Потом он отодвинул в сторону тумбочку и дубликатом бесценного груза передал мне маленькую баночку от майонеза, наполовину наполненную мутным маслом.
— У Сэнсэя днюха через пять дней, я уже вторую неделю коплю — ты давай, не тяни с возвратом!
Я представил как Баев две недели кряду во время обеда вылавливает кружочки масла, плавающее на поверхности обеденного супа, чтобы в день днюхи поджарить с хлебом из баланды же выловленную картоху.
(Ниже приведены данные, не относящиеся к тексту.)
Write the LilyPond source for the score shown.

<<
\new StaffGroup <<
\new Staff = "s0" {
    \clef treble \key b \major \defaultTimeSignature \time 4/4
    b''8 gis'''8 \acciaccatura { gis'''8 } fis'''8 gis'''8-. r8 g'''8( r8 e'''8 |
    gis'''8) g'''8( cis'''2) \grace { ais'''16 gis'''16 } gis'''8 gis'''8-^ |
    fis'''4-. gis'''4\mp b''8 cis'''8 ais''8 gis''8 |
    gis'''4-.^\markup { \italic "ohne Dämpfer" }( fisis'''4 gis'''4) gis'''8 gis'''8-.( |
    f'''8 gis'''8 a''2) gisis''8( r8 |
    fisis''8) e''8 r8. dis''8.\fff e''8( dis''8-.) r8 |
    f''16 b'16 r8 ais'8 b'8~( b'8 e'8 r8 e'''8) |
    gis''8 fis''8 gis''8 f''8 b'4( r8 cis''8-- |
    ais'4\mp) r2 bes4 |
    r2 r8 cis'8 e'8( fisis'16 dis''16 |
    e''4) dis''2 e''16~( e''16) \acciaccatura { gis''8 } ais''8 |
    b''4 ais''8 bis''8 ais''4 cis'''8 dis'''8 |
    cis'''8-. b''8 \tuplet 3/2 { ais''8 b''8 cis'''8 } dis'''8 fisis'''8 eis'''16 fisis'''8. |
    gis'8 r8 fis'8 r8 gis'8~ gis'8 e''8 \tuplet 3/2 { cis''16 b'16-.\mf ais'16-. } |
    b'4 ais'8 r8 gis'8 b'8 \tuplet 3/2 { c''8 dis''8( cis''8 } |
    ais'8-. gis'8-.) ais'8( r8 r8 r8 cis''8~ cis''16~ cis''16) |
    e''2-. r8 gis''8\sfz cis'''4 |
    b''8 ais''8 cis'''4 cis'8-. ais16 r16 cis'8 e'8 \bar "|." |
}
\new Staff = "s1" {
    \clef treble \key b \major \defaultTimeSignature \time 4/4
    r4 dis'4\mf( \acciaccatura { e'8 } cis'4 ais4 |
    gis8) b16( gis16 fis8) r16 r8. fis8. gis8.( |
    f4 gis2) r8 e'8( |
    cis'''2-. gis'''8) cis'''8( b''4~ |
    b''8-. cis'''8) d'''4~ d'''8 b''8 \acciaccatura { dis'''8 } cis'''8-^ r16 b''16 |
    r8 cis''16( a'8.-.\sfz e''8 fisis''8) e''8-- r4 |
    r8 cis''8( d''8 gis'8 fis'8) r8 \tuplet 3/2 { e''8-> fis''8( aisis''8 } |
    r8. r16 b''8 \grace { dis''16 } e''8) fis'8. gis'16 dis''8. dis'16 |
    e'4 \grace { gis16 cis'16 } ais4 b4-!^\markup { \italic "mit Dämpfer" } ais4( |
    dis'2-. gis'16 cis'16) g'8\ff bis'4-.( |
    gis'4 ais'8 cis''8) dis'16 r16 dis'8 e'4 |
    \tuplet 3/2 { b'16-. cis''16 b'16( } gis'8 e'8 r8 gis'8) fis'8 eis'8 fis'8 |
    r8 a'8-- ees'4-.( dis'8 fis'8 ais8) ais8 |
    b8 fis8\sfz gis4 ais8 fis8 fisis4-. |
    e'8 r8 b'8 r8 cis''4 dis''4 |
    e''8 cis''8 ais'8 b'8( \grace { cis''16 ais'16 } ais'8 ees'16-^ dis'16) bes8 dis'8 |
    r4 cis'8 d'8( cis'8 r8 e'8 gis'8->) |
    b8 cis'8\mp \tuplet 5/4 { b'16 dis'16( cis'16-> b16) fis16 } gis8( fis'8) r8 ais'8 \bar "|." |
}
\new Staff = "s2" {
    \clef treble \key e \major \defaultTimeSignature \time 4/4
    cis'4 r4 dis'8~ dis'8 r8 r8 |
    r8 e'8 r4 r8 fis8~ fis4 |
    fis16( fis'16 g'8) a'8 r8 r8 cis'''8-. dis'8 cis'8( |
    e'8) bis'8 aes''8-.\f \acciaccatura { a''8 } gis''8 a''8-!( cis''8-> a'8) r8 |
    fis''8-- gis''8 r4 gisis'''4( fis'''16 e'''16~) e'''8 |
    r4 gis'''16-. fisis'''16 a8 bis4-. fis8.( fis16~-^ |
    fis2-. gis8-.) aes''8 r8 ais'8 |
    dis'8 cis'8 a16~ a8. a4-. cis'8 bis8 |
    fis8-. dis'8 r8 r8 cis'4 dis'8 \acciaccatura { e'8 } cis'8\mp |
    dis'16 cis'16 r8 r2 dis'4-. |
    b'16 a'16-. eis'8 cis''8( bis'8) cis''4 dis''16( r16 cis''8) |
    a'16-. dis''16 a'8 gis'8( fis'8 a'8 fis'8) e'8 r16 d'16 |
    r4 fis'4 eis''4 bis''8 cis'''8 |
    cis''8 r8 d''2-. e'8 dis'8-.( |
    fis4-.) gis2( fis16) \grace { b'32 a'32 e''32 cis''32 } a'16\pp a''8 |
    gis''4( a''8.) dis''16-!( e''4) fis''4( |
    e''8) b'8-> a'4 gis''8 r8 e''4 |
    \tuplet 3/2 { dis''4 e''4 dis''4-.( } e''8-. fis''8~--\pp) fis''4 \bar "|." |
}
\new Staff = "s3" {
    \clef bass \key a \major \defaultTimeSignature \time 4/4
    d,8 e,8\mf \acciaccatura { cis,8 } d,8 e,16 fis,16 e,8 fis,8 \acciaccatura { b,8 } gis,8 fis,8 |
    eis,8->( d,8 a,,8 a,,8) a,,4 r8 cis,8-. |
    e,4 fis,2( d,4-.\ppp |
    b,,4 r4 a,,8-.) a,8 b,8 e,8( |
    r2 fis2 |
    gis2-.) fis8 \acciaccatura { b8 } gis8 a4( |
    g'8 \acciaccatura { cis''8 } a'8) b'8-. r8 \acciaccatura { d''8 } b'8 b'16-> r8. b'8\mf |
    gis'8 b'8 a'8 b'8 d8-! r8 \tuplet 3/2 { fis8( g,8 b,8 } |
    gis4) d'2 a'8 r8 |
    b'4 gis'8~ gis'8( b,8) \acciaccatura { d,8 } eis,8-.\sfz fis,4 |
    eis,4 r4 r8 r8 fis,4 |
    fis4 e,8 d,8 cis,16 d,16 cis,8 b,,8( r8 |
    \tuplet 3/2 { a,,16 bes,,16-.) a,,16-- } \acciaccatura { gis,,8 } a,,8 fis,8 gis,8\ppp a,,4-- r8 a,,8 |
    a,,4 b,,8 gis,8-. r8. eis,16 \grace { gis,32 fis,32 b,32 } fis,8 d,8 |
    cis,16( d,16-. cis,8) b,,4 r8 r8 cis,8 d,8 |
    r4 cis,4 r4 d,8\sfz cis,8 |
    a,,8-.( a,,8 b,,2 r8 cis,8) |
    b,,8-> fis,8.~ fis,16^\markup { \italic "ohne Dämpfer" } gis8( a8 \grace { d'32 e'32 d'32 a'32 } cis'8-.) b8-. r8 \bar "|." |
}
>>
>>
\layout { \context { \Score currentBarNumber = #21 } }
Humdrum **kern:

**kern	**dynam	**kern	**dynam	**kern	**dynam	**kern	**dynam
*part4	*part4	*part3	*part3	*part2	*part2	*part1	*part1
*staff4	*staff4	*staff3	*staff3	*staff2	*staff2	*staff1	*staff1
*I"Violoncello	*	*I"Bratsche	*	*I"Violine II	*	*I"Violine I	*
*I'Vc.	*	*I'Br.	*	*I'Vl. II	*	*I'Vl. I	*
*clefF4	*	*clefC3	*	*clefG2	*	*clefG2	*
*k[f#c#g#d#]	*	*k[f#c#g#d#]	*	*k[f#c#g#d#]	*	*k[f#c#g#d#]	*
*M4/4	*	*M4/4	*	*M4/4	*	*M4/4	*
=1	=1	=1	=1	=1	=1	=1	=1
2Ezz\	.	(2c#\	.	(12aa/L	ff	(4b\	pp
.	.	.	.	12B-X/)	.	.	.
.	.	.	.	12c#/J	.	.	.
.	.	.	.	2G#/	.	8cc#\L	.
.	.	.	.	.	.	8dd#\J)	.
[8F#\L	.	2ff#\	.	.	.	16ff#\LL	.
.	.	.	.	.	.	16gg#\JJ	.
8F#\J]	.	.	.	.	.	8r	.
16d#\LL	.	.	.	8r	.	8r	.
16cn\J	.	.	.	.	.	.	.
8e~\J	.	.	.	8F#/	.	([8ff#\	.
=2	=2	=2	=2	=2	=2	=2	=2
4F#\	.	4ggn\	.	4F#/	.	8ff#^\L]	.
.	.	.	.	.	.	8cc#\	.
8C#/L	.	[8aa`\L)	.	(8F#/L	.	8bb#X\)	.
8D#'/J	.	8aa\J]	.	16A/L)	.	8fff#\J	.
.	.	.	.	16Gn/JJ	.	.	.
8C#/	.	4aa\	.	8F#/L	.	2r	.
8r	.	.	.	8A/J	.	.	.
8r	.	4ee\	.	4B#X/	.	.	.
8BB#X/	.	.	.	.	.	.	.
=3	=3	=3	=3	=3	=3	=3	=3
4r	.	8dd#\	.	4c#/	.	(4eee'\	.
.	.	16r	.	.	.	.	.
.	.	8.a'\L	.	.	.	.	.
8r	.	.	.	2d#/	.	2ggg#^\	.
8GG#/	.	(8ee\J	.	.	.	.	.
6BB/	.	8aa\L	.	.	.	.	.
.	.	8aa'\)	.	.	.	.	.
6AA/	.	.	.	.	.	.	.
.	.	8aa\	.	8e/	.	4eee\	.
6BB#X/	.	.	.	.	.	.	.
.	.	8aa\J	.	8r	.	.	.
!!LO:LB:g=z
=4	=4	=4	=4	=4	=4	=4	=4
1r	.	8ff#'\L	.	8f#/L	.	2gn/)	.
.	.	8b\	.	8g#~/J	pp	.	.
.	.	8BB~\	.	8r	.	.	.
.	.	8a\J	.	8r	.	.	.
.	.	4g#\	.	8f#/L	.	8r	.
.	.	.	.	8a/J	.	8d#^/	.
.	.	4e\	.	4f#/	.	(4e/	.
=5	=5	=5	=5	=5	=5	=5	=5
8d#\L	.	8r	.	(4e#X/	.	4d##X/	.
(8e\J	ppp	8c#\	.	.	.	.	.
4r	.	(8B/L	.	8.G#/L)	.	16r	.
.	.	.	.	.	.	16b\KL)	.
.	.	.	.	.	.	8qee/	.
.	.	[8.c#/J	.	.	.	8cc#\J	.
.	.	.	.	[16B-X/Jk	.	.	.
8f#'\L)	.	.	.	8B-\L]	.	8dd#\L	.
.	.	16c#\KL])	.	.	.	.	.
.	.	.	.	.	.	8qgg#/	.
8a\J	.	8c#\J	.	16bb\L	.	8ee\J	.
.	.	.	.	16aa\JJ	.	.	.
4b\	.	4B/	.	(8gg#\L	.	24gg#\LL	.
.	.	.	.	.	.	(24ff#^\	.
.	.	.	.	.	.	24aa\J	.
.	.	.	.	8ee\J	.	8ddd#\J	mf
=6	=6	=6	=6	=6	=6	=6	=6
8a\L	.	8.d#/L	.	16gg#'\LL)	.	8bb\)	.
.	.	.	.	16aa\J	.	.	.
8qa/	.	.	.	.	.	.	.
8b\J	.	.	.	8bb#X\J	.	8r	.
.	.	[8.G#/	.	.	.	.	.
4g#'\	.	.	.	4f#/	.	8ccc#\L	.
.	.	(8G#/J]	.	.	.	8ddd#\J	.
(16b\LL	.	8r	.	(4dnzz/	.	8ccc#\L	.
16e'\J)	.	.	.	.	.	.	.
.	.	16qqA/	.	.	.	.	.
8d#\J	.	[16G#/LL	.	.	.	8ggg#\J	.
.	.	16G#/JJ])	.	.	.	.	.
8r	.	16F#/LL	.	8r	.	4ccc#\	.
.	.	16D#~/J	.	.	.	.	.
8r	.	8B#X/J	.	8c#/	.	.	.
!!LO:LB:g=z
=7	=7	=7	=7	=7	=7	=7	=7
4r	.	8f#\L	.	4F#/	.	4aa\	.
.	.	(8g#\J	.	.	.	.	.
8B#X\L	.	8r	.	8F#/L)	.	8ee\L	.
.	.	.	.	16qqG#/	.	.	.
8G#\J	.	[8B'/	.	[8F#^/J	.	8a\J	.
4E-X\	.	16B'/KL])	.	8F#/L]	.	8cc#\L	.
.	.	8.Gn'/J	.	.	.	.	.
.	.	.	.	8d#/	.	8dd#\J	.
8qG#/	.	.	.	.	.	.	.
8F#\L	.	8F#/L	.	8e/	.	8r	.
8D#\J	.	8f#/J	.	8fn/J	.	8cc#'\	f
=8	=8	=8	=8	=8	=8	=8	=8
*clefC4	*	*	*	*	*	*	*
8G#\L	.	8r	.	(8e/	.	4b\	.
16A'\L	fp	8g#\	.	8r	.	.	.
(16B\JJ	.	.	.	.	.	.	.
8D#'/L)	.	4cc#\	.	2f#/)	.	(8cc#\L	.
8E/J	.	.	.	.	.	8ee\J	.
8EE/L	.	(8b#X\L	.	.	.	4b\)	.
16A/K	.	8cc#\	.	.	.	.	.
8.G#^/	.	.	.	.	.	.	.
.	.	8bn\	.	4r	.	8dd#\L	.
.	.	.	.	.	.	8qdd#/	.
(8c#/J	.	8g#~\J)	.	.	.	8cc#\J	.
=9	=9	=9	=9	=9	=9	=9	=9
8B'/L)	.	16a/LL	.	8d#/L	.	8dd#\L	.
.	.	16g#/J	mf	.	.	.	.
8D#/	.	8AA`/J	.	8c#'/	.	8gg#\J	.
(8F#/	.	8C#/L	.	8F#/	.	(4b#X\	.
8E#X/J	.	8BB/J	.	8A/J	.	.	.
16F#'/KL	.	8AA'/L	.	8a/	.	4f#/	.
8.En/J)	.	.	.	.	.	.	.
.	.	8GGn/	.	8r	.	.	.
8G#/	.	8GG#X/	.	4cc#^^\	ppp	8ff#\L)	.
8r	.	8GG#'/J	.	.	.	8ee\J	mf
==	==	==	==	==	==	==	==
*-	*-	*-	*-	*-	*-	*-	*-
— Днюху Сэнсэю закатим — не бзди! Я теперь сильвестр-столовой!
— Ага, сам вижу — еще какой сильвестр! Бывай, дружище.
Уже на выходе из подъезда, в полутьме мне на плечо легла тяжелая рука Сэнсэя:
— Тигр бережет свою шкуру, а человек — имя
— О! Я скучал по твоим фразеологизмам, Сэнсэй! А что мое имя? Я ведь никому зла стараюсь не делать, правильно?
— Разве мудрый станет сторожем еды в стане голодных? Для чего ты бросаешься в эту суету, у тебя срока ведь осталось полгода?
— Да я ведь…
— Будь честен с собой — станет легче быть честным с другими!
Произнеся эту глубокую проповедь, Сэнсэй по кошачьи беззвучно вознесся на второй этаж барака.
Слегка загрузившись от его слов, я двинул к выходу из сектора, где уже вытягивала шею выглядывая меня стройная постовая Рамиля.
Когда она, по девчоночьи немного склонив голову на бок, натягивала повязку на мой левый рукав, я сразу напрочь забыл и о глубине мудрости кекусинкай, и о зажатой под мышкой майонезной баночке с маслом.
Мне захотелось обнять Рамильку так, чтобы сперло дыхание, поднять ее на руки и кружить перед огромными, литыми как в фильме про штурм Зимнего, воротами первого сектора.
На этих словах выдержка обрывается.